From the entries below, return exactly the lines beginning at the one that contains "(345, 741) none -> [41,939,117,958] // 多线程：" and ending at the one that contains "[94,124,150,138] Cliquez ->", both of them included, and only those lines.

## Supplied data
....................

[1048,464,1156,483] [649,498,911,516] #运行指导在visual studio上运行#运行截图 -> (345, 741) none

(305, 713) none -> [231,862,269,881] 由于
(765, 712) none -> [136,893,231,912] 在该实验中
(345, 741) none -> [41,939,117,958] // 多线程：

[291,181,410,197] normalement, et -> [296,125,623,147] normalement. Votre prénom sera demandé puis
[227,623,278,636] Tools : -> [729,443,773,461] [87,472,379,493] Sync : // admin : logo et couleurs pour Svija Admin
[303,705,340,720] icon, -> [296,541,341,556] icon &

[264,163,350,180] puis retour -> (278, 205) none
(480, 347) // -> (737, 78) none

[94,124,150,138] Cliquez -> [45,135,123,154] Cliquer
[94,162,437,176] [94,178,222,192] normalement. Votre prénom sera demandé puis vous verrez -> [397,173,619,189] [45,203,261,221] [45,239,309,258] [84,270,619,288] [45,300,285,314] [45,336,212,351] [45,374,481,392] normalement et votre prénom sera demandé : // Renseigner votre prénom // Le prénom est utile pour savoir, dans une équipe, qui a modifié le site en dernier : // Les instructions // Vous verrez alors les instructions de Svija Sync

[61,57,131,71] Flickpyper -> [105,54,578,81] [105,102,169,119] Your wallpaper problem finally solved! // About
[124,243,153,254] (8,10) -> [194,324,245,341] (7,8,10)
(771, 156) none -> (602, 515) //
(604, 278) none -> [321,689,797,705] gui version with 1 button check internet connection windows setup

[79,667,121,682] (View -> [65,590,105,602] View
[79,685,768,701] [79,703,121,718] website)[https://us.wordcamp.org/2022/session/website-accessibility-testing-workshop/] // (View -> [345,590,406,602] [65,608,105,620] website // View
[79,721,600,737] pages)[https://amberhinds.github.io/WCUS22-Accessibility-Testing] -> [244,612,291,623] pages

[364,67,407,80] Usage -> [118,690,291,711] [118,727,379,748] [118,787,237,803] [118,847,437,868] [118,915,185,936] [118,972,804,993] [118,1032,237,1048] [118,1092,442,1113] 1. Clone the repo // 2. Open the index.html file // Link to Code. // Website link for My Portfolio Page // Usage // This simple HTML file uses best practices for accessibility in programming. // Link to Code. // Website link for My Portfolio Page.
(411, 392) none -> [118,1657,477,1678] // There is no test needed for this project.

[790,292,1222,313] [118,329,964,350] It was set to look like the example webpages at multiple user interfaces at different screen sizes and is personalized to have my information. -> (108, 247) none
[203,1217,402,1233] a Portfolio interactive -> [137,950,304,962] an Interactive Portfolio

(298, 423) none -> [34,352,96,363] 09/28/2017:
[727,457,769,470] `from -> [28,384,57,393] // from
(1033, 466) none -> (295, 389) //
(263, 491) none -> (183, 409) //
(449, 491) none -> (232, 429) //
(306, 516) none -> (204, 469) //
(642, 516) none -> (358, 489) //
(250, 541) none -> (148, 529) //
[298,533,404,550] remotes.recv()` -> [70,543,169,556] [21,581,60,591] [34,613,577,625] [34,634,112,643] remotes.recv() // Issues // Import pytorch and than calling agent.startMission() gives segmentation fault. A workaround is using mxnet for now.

....................

## Exercise output
(345, 741) none -> [41,939,117,958] // 多线程：

[291,181,410,197] normalement, et -> [296,125,623,147] normalement. Votre prénom sera demandé puis
[227,623,278,636] Tools : -> [729,443,773,461] [87,472,379,493] Sync : // admin : logo et couleurs pour Svija Admin
[303,705,340,720] icon, -> [296,541,341,556] icon &

[264,163,350,180] puis retour -> (278, 205) none
(480, 347) // -> (737, 78) none

[94,124,150,138] Cliquez -> [45,135,123,154] Cliquer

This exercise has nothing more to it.